Excerpted passage:
But I'm pretty sure doing plays

is just an excuse to change in
front of each other backstage.

- Really?
- Yeah.

Theater folk just love
to take their clothes off.

How many people saw you naked?

A lot.

- Mom.
- Enough.

Y'all don't understand

my sense of humor, either.

[INDISTINCT CHATTER]

Hello. Are you Mr. Lundy?

My father is Mr. Lundy.

Well, then what should I call you?

I guess Mr. Lundy.

My father's dead. [LAUGHS]

I was told you're the head
of the drama department.

Mm-hmm, and the girls'
volleyball coach,

which, between us, is
the real drama department.

Was that a joke?

I thought so.

Can I help you?

I'm interested in becoming an actor.

Well, good for you.

You've come to the right place.

You know, I-I've been
a professional actor

for years and years.

Really? What have you been in?

Well, have you seen the
mattress madness commercials

on channel 68?

I'm soft and firm

in all the right places.

Wow. You're famous.

Well, I...

And I was Carbucketty

in the Dallas-Fort Worth Players
production of Cats.

[PURRS]

[LAUGHS] Did you see that?

Check your understanding:
1. Do these statements agree with the dialogue? Answer yes or no for each, and quote the words that decide it.
(a) The head of the drama department also coaches girls' volleyball.
(b) The mattress commercials air on channel 86.
(c) The production of Cats was put on by the Dallas-Fort Worth Players.
2. Quote everything in the dialogue from "My father is" down to "the drama department.".

Records:
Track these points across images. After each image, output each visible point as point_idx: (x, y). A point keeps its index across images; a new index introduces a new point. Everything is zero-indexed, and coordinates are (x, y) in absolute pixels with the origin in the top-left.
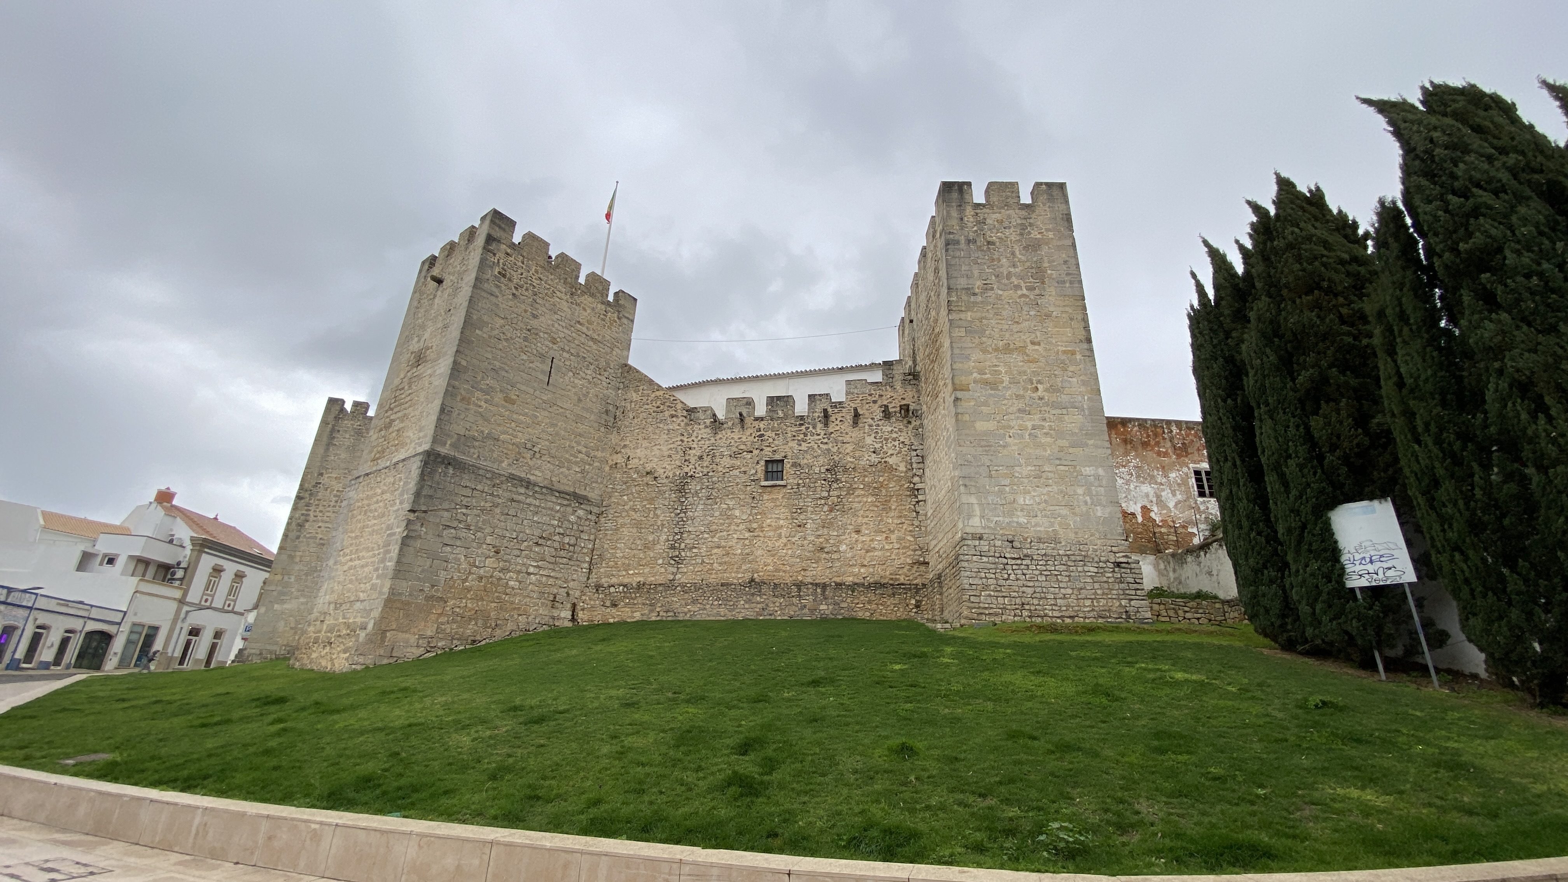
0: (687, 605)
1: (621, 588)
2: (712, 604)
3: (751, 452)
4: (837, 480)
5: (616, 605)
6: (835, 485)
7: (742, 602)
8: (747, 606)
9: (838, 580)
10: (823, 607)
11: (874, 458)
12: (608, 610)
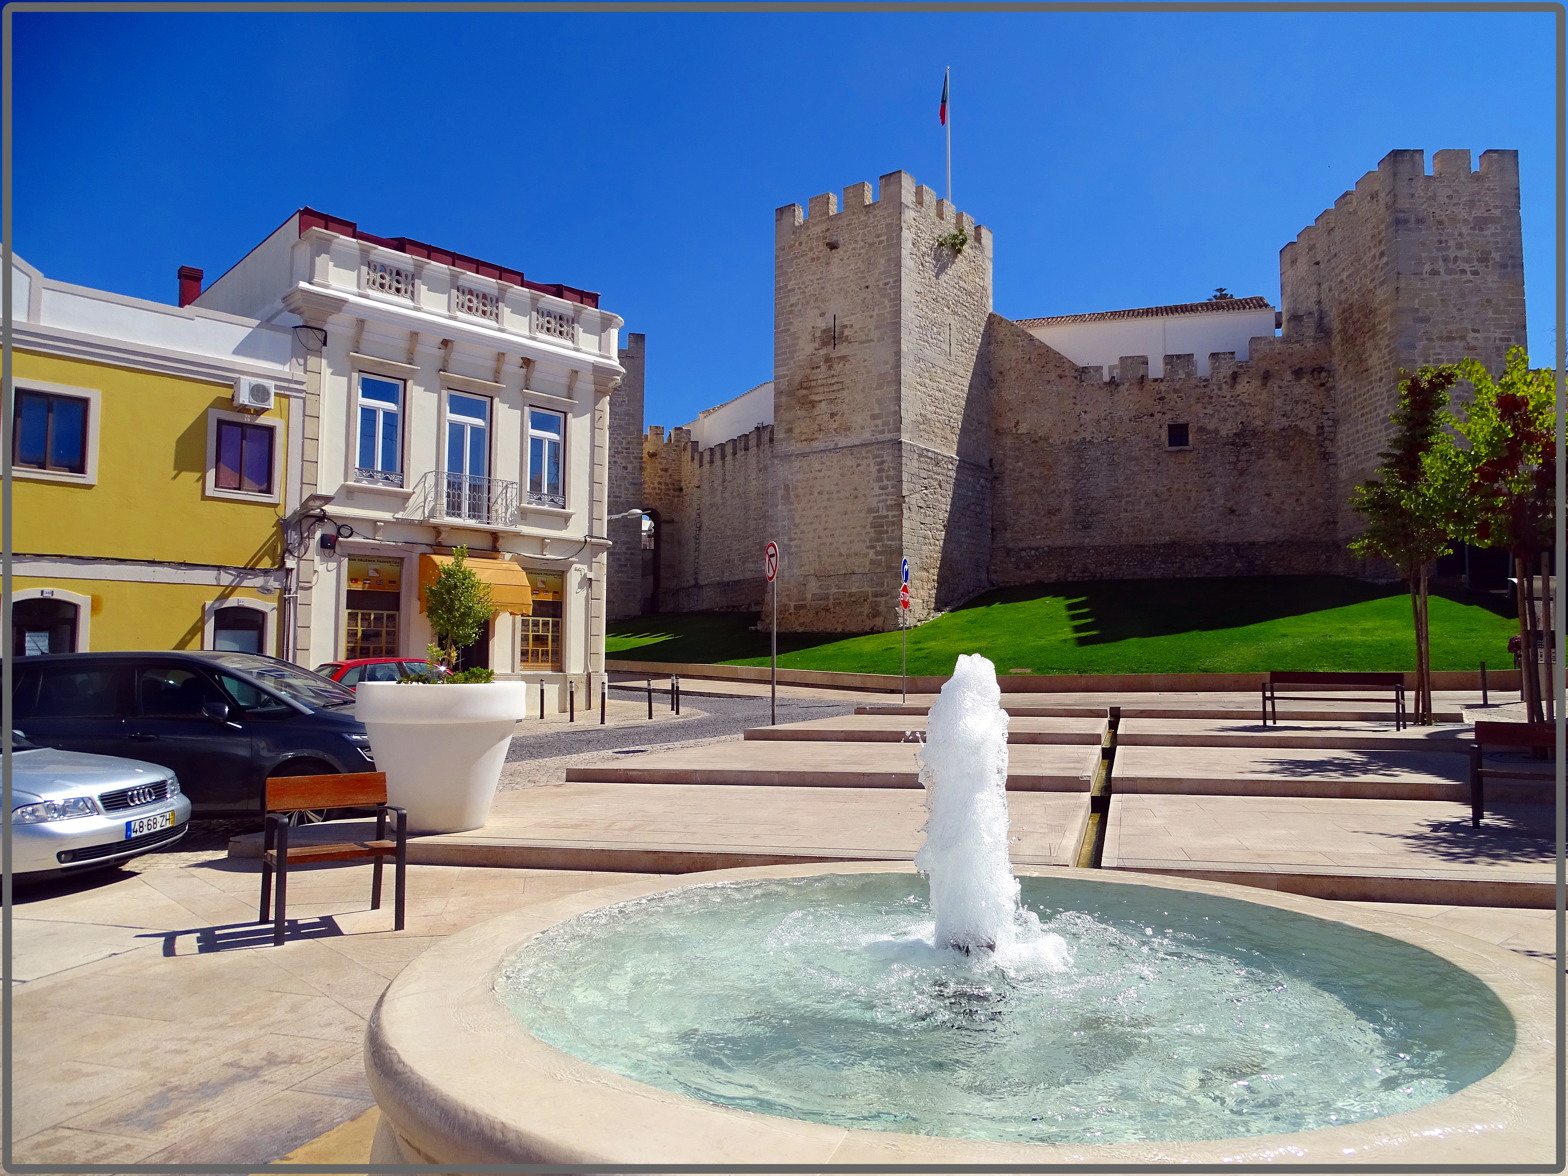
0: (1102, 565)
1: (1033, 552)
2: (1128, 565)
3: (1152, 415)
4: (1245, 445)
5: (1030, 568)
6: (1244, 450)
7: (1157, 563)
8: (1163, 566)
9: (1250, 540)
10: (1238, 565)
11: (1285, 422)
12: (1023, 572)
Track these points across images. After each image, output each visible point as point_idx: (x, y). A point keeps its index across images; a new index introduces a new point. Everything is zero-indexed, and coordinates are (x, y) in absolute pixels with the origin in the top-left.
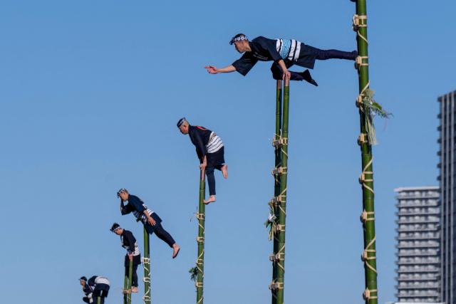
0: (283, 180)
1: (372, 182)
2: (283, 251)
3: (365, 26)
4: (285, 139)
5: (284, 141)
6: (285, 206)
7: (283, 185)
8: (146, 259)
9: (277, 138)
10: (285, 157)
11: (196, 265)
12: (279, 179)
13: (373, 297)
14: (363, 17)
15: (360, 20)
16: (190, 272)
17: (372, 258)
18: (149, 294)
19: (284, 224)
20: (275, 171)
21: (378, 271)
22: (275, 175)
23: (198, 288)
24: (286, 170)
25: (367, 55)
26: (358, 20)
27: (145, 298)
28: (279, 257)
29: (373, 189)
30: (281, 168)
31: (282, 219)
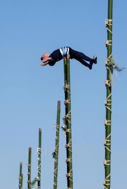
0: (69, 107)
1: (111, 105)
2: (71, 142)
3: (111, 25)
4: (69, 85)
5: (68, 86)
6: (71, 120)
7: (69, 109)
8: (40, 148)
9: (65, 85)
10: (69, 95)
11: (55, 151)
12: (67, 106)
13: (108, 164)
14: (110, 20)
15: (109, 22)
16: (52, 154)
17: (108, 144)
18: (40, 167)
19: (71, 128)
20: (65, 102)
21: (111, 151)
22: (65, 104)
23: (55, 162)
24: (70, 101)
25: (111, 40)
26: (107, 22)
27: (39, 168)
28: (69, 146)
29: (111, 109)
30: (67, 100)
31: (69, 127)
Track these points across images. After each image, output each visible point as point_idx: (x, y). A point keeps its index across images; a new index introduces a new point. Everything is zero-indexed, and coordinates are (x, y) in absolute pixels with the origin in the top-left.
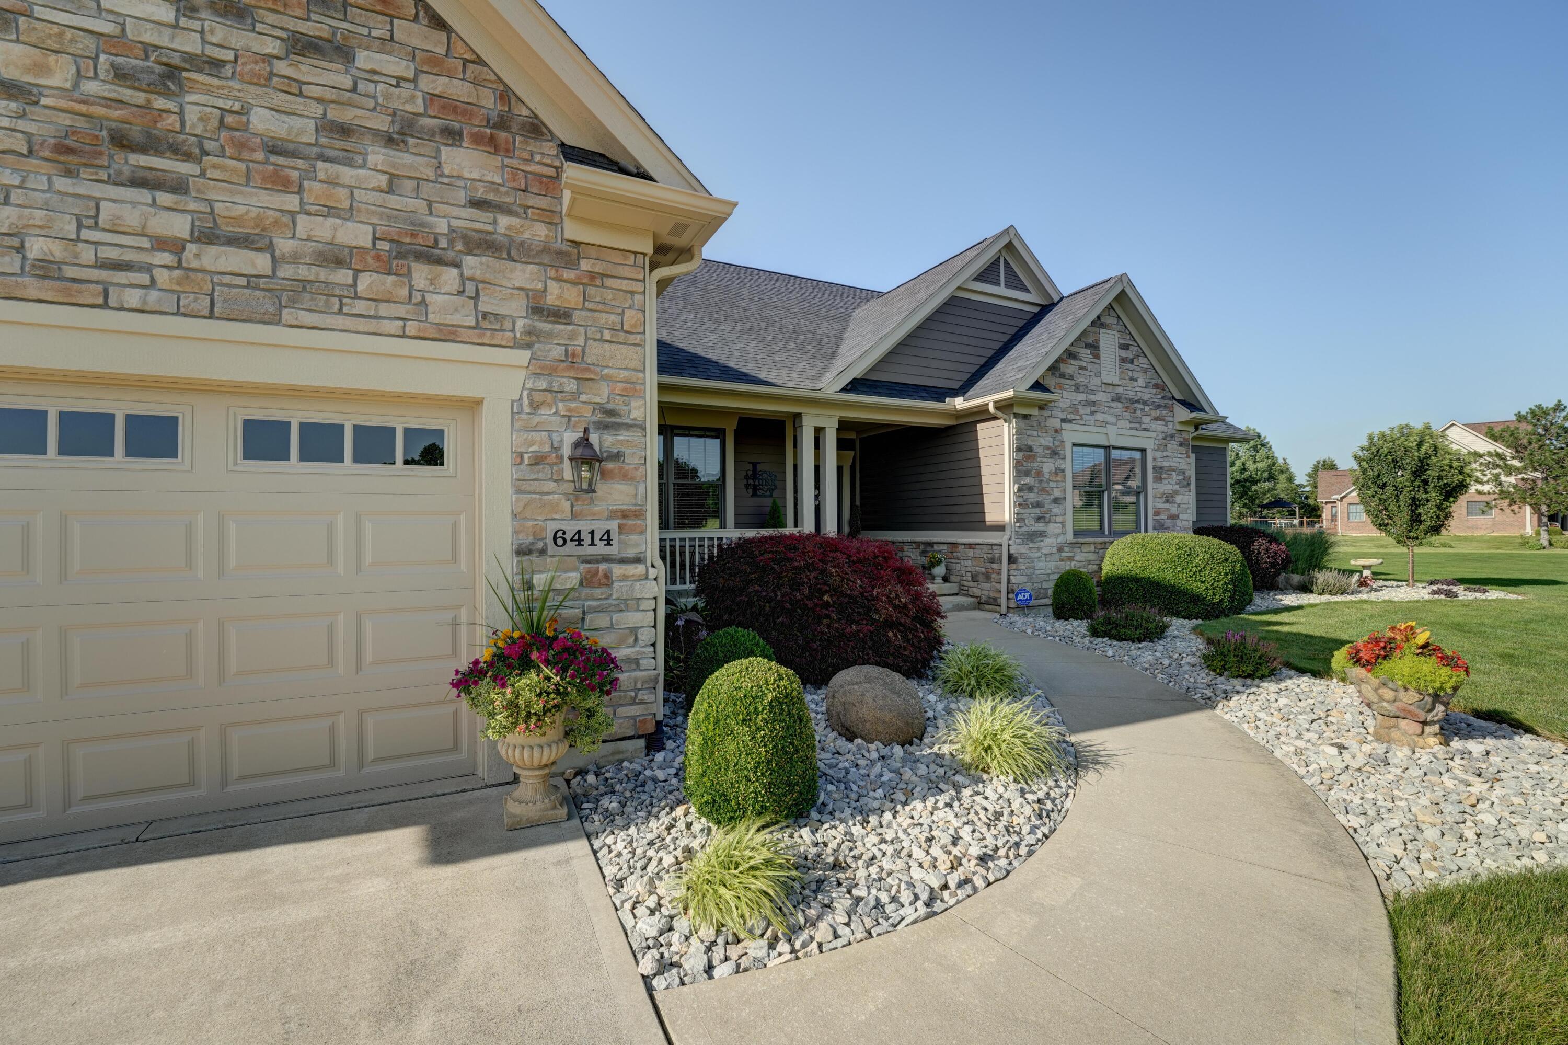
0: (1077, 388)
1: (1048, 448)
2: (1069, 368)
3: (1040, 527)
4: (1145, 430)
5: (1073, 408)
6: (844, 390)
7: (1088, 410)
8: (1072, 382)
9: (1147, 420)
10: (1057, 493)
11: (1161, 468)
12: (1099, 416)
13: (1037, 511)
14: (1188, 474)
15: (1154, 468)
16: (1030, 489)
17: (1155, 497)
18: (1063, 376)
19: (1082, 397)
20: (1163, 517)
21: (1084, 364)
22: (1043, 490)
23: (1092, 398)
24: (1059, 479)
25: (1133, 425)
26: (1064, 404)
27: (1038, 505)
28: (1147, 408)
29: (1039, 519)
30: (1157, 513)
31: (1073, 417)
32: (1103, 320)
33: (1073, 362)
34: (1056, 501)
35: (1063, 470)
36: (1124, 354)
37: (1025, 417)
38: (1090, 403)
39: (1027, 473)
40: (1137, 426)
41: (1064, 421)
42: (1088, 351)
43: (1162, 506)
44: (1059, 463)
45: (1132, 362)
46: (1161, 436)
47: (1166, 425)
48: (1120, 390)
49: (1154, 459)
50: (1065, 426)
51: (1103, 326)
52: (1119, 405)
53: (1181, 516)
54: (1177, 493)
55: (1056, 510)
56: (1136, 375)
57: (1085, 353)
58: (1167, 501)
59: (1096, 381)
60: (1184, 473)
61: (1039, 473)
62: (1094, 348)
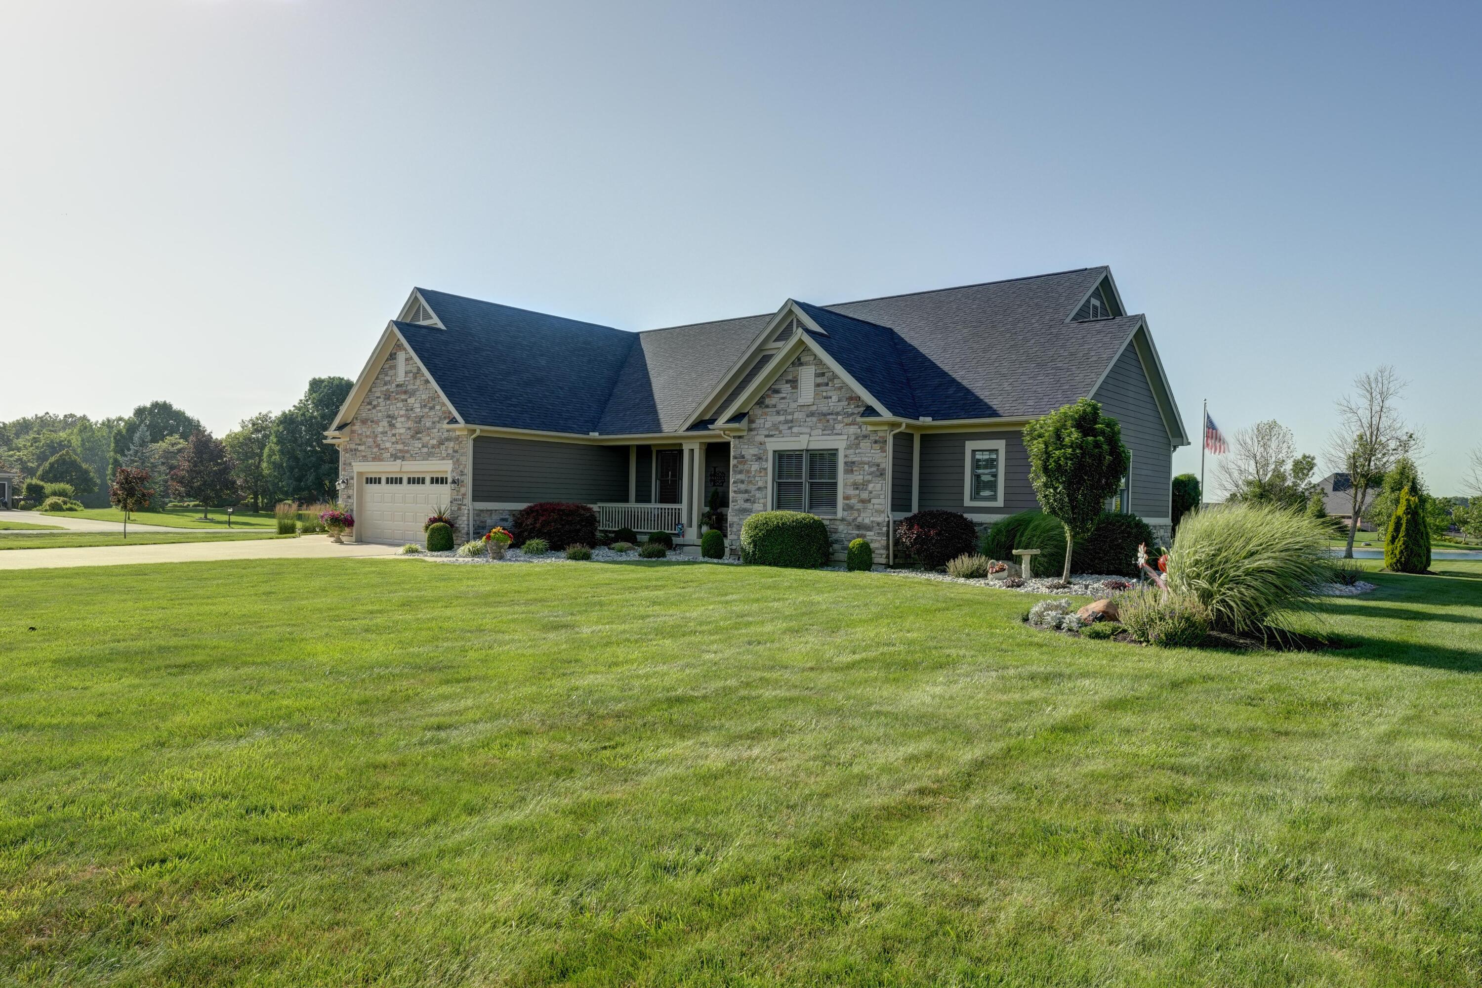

Answers by item:
1.
(a) Yes: "Mm-hmm, and the girls' volleyball coach"
(b) No: "on channel 68?"
(c) Yes: "in the Dallas-Fort Worth Players production of Cats."

2.
My father is Mr. Lundy.

Well, then what should I call you?

I guess Mr. Lundy.

My father's dead. [LAUGHS]

I was told you're the head
of the drama department.